● Task requirements
Filter the records below down to the lines that contain the string "Razgovaralo", treating case as significant, and copy each matching line.

#### Record set

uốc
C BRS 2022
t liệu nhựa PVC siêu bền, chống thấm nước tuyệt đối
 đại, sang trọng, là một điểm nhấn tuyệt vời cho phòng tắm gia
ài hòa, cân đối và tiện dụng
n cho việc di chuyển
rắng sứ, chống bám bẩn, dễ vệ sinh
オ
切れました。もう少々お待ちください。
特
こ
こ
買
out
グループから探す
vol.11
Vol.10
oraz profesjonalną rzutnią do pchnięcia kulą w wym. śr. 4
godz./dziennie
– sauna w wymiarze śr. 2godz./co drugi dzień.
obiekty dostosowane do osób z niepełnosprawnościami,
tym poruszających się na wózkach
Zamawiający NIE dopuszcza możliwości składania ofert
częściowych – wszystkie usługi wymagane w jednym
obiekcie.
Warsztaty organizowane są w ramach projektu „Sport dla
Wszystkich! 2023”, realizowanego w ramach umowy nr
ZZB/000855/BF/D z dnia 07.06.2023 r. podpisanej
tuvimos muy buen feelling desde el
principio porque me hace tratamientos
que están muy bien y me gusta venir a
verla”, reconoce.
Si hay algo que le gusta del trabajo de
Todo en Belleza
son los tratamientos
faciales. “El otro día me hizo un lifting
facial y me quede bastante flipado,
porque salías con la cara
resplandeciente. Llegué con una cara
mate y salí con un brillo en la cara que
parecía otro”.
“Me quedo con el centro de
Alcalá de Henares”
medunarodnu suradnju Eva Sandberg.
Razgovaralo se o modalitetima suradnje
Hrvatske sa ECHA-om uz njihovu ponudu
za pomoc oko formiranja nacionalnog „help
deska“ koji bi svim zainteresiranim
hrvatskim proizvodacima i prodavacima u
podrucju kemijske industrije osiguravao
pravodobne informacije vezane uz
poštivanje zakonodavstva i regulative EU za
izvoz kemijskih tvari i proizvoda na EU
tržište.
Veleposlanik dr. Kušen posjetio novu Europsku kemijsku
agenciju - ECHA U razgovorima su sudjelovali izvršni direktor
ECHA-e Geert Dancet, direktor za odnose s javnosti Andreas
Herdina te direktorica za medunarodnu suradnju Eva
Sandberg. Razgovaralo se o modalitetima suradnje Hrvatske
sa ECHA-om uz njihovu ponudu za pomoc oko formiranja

########

● Output of the task
Razgovaralo se o modalitetima suradnje
Sandberg. Razgovaralo se o modalitetima suradnje Hrvatske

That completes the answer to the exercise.